**REQUIRED ACTIONS**.
1. According to the passage on egg freezing, why were the low success rates of the older freezing techniques considered acceptable? Answer in one to three sentences.
2. Say whether each statement agrees with the passage on egg freezing. Answer yes or no and quote the deciding words.
(a) The first birth from a cryopreserved human oocyte was reported in 1986.
(b) Slow-freezing gave pregnancy rates of about 20% per embryo transferred.
(c) Pregnancy rates with frozen eggs still fall short of those achieved with fresh eggs.

**PASSAGE**.
▼

Egg freezing has come a long way since the first birth from a cryopreserved human oocyte was reported in the Lancet in 1986.[1] Initial attempts utilized a technique called slow-freezing that yielded eggs with poor survival and pregnancy rates of approximately 12% per embryo transferred.[2] As a result, egg freezing was generally reserved for women in countries where embryo storage was not permitted by law or in cases where a single woman undergoing potentially sterilizing treatments wished to preserve her fertility.[3,4] An example of this would be a woman who banked her eggs before being treated for breast cancer with cyclophosphamide, a chemotherapeutic agent toxic to the ovaries.[3] So even though the older techniques meant that 100 eggs might be needed to achieve one live birth, low success rates were acceptable given the bleak alternative of sterility for cancer patients.[3,5] More recently, following substantial advancements in cryopreservation technique and evidence from randomized controlled trials, egg freezing has received mainstream attention.[6-9] Pregnancy rates with frozen eggs now match those achieved with fresh eggs, and elective fertility preservation is an exciting new frontier in reproductive medicine.

▲

(Items from a data source)
▼

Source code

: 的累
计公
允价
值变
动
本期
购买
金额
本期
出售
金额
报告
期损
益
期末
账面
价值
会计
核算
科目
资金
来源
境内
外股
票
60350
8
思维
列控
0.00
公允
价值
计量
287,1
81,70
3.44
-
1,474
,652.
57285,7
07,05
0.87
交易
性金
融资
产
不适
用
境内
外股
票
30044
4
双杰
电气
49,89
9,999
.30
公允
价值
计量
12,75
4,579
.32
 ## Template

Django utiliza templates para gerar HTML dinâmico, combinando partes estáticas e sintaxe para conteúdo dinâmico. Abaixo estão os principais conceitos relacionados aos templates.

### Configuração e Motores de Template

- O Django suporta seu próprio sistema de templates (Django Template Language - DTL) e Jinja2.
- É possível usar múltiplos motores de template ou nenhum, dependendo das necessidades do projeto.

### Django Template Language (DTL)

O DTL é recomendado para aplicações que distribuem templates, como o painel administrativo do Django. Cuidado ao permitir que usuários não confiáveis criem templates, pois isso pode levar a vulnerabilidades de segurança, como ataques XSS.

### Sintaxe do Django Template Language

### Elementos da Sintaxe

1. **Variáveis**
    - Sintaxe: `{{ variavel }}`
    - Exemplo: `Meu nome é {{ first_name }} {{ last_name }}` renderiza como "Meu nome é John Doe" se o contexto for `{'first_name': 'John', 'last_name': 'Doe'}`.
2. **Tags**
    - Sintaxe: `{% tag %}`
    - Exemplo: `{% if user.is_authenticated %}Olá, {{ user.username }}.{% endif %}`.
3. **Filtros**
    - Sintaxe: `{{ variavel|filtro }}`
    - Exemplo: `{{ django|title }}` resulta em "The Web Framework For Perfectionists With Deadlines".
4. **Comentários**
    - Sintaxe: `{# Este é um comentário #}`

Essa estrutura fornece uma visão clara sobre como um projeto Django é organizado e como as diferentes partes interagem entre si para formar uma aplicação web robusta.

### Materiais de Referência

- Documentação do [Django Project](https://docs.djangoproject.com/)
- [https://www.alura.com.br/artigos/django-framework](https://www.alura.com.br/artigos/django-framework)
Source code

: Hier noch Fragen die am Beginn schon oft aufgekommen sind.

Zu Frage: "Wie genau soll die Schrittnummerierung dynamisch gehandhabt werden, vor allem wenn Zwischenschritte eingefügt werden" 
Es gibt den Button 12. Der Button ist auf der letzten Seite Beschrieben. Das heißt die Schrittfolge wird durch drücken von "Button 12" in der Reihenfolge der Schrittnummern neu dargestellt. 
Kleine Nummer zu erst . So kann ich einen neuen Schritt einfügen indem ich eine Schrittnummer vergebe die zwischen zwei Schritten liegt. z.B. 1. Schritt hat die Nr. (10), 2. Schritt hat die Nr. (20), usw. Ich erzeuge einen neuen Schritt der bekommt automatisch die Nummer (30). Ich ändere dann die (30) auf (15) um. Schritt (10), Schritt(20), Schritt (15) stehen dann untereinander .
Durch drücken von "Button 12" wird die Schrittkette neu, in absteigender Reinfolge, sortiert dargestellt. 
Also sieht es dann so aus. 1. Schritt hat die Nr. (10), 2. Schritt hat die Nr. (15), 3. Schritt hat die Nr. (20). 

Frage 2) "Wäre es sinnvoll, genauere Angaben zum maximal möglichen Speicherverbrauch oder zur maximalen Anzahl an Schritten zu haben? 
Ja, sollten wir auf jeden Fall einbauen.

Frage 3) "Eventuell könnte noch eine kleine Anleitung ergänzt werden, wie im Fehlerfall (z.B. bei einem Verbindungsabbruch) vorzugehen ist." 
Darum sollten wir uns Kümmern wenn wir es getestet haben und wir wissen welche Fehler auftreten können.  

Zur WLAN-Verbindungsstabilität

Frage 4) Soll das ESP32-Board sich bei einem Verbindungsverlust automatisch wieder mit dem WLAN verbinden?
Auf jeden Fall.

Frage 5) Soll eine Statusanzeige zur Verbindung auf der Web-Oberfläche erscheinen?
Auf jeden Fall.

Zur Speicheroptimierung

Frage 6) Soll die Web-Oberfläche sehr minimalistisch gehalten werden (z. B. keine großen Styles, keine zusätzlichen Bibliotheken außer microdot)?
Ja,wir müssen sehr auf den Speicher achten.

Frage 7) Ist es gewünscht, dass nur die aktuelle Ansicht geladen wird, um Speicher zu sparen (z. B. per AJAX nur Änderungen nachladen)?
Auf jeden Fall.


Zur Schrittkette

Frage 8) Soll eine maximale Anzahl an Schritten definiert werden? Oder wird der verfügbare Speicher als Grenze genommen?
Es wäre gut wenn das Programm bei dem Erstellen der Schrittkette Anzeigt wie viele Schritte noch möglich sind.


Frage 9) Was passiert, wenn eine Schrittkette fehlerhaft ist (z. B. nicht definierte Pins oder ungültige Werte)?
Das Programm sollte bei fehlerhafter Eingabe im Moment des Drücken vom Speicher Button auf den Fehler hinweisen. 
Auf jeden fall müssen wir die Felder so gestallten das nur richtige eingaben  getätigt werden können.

▲

**WRITTEN RESPONSES**.
1. They were acceptable because the alternative for cancer patients was sterility, which the passage calls bleak. Even if the older techniques might need 100 eggs to achieve one live birth, that was better than having no chance of preserving fertility.

2.
(a) Yes: "the first birth from a cryopreserved human oocyte was reported in the Lancet in 1986"
(b) No: "pregnancy rates of approximately 12% per embryo transferred"
(c) No: "Pregnancy rates with frozen eggs now match those achieved with fresh eggs"